====== Provided material ======

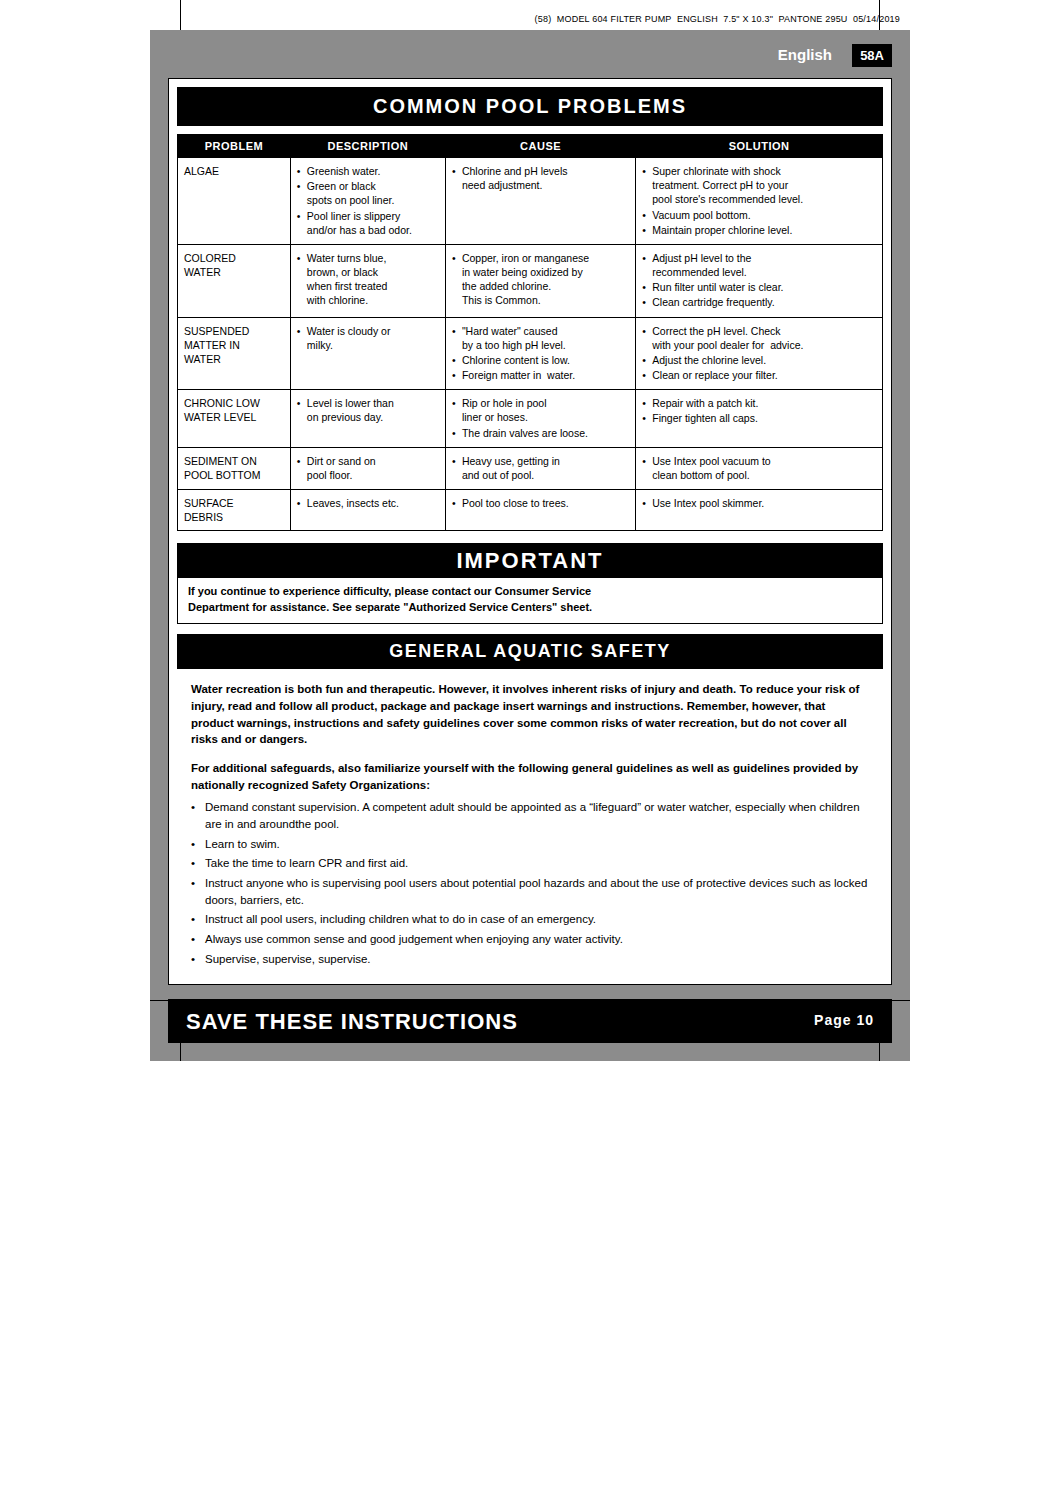(58) MODEL 604 FILTER PUMP ENGLISH 7.5" X 10.3" PANTONE 295U 05/14/2019
English 58A
COMMON POOL PROBLEMS
| PROBLEM | DESCRIPTION | CAUSE | SOLUTION |
| --- | --- | --- | --- |
| ALGAE | Greenish water. Green or black spots on pool liner. Pool liner is slippery and/or has a bad odor. | Chlorine and pH levels need adjustment. | Super chlorinate with shock treatment. Correct pH to your pool store's recommended level. Vacuum pool bottom. Maintain proper chlorine level. |
| COLORED WATER | Water turns blue, brown, or black when first treated with chlorine. | Copper, iron or manganese in water being oxidized by the added chlorine. This is Common. | Adjust pH level to the recommended level. Run filter until water is clear. Clean cartridge frequently. |
| SUSPENDED MATTER IN WATER | Water is cloudy or milky. | "Hard water" caused by a too high pH level. Chlorine content is low. Foreign matter in water. | Correct the pH level. Check with your pool dealer for advice. Adjust the chlorine level. Clean or replace your filter. |
| CHRONIC LOW WATER LEVEL | Level is lower than on previous day. | Rip or hole in pool liner or hoses. The drain valves are loose. | Repair with a patch kit. Finger tighten all caps. |
| SEDIMENT ON POOL BOTTOM | Dirt or sand on pool floor. | Heavy use, getting in and out of pool. | Use Intex pool vacuum to clean bottom of pool. |
| SURFACE DEBRIS | Leaves, insects etc. | Pool too close to trees. | Use Intex pool skimmer. |
IMPORTANT
If you continue to experience difficulty, please contact our Consumer Service
Department for assistance. See separate "Authorized Service Centers" sheet.
GENERAL AQUATIC SAFETY
Water recreation is both fun and therapeutic. However, it involves inherent risks of injury and death. To reduce your risk of injury, read and follow all product, package and package insert warnings and instructions. Remember, however, that product warnings, instructions and safety guidelines cover some common risks of water recreation, but do not cover all risks and or dangers.
For additional safeguards, also familiarize yourself with the following general guidelines as well as guidelines provided by nationally recognized Safety Organizations:
Demand constant supervision. A competent adult should be appointed as a “lifeguard” or water watcher, especially when children are in and aroundthe pool.
Learn to swim.
Take the time to learn CPR and first aid.
Instruct anyone who is supervising pool users about potential pool hazards and about the use of protective devices such as locked doors, barriers, etc.
Instruct all pool users, including children what to do in case of an emergency.
Always use common sense and good judgement when enjoying any water activity.
Supervise, supervise, supervise.
SAVE THESE INSTRUCTIONS Page 10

======

**Your assignment:** Print each line, exactly as written, from the one that contains "GENERAL AQUATIC SAFETY" to the end of the data above, with both end lines included and nothing else.

**Output for this task:**
GENERAL AQUATIC SAFETY
Water recreation is both fun and therapeutic. However, it involves inherent risks of injury and death. To reduce your risk of injury, read and follow all product, package and package insert warnings and instructions. Remember, however, that product warnings, instructions and safety guidelines cover some common risks of water recreation, but do not cover all risks and or dangers.
For additional safeguards, also familiarize yourself with the following general guidelines as well as guidelines provided by nationally recognized Safety Organizations:
Demand constant supervision. A competent adult should be appointed as a “lifeguard” or water watcher, especially when children are in and aroundthe pool.
Learn to swim.
Take the time to learn CPR and first aid.
Instruct anyone who is supervising pool users about potential pool hazards and about the use of protective devices such as locked doors, barriers, etc.
Instruct all pool users, including children what to do in case of an emergency.
Always use common sense and good judgement when enjoying any water activity.
Supervise, supervise, supervise.
SAVE THESE INSTRUCTIONS Page 10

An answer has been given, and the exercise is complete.